Nine works on paper and eight paintings, two with projected video, are in the exhibition. These large-scale works—most measuring 15 feet in width—are supplemented by a selection of preparatory photographs and drawings, depicting the park in the height of its spring, summer, and fall glory. Ruttenberg concentrates on three places:

• Most frequently depicted is Sheep Meadow, painted from a position under a grand American Elm tree near Mineral Springs Pavilion, looking south across the 15-acre expanse of lawn packed with people, toward the skyline of Central Park South.

• Ruttenberg also paints and creates video at Literary Walk around the statue of Shakespeare, with its devoted cadre of summer-evening tango dancers. The projected video on the paintings makes the dance come alive with movement and music, sung by Oscar de la Renta.

• A third group of works incorporate Augustus Saint-Gaudens’s equestrian statue of General Sherman, which stands in the north half of Grand Army Plaza, separated from the park’s southeast entrance by a small street, but officially part of the park. In these pieces she focuses on the glorious white-blooming ‘Bradford’ Callery Pear trees that surrounded the gilded statue before a freak storm felled them in October 2011.

On inspection, however, the works reveal themselves to be filled with human details that transport them beyond the level of simple landscape. For Ruttenberg, the park is a backdrop for her real preoccupation: people. It is the blend—the variety—that inspires her. Of her work in the park she says, “that’s really the message…the mix of the nationalities of the world.”

The exhibition is designed by Wendy Evans Joseph of Cooper Joseph Studio and curated by Andrea Henderson Fahnestock.

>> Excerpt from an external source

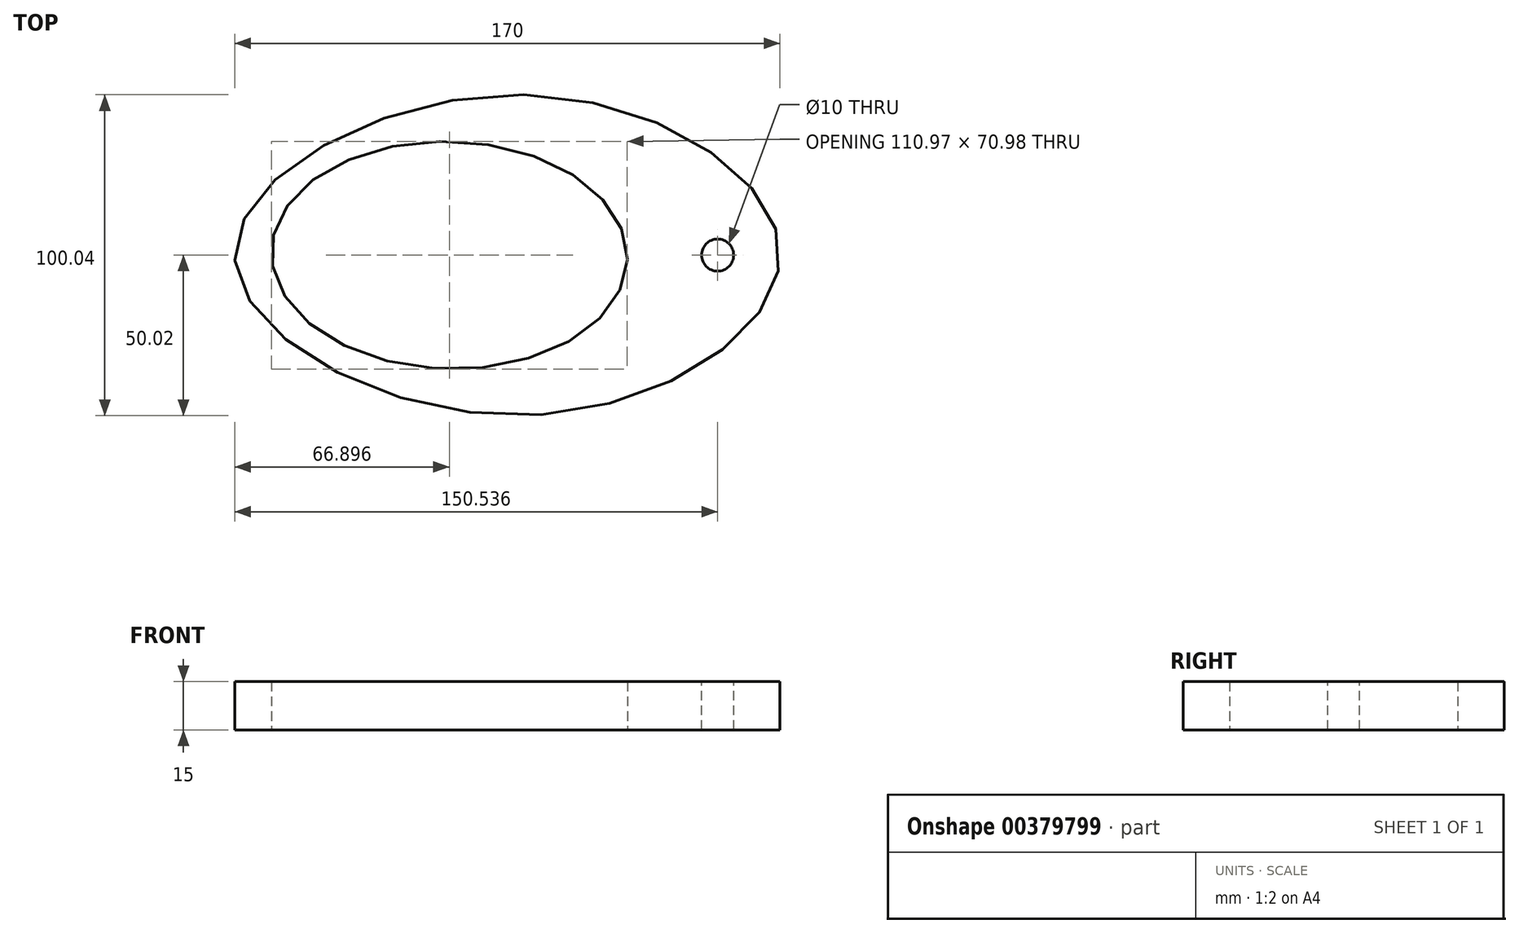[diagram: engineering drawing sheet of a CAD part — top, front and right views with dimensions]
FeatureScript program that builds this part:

Born Janet Lee Kadesky in Dubuque, Iowa, in 1931, Ruttenberg began painting and drawing as a child. Early encouragement by schoolteachers and an uncle who was a painter set her at a young age on the path to become an artist. She took summer courses at the Art Institute of Chicago, later studied printmaking with Argentinean master Mauricio Lasansky at the University of Iowa, and then continued her studies when moving to Chicago in 1951. Ruttenberg has chosen never to show or sell her works, and this is her first museum exhibition. She has been steadily producing pieces in paint, paper, and stainless steel for decades, but it was Central Park that gave her what she had been seeking: “nonstop subject matter.”